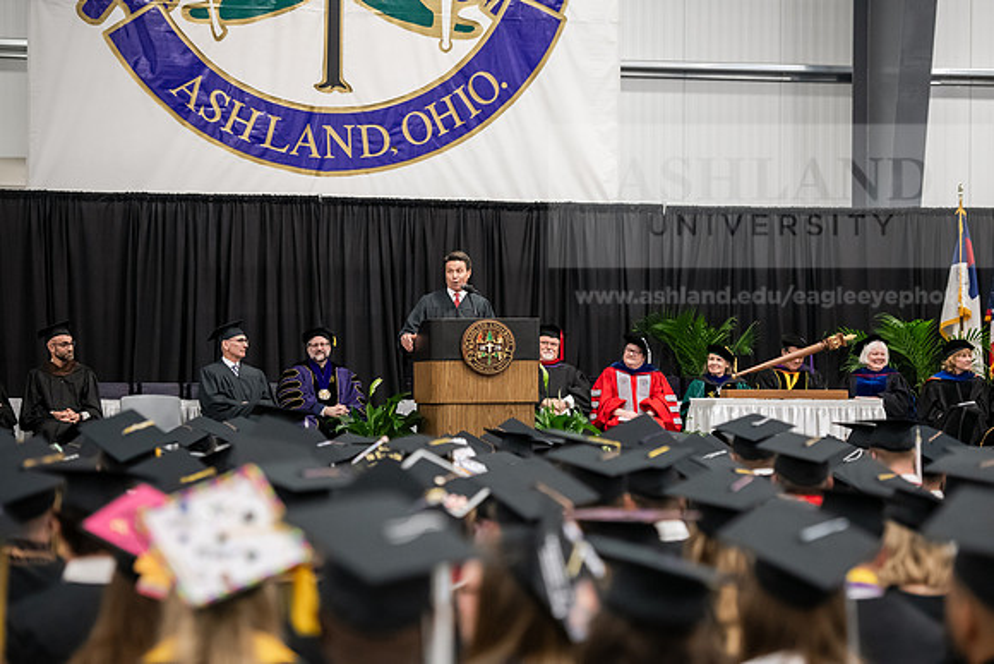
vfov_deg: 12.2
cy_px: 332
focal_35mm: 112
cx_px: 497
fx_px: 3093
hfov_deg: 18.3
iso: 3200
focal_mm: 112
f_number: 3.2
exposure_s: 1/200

_WHAT YOU SHOULD DO_. Repeat the data word for word; drop the pictures.

_RESULT BELOW_.
vfov_deg: 12.2
cy_px: 332
focal_35mm: 112
cx_px: 497
fx_px: 3093
hfov_deg: 18.3
iso: 3200
focal_mm: 112
f_number: 3.2
exposure_s: 1/200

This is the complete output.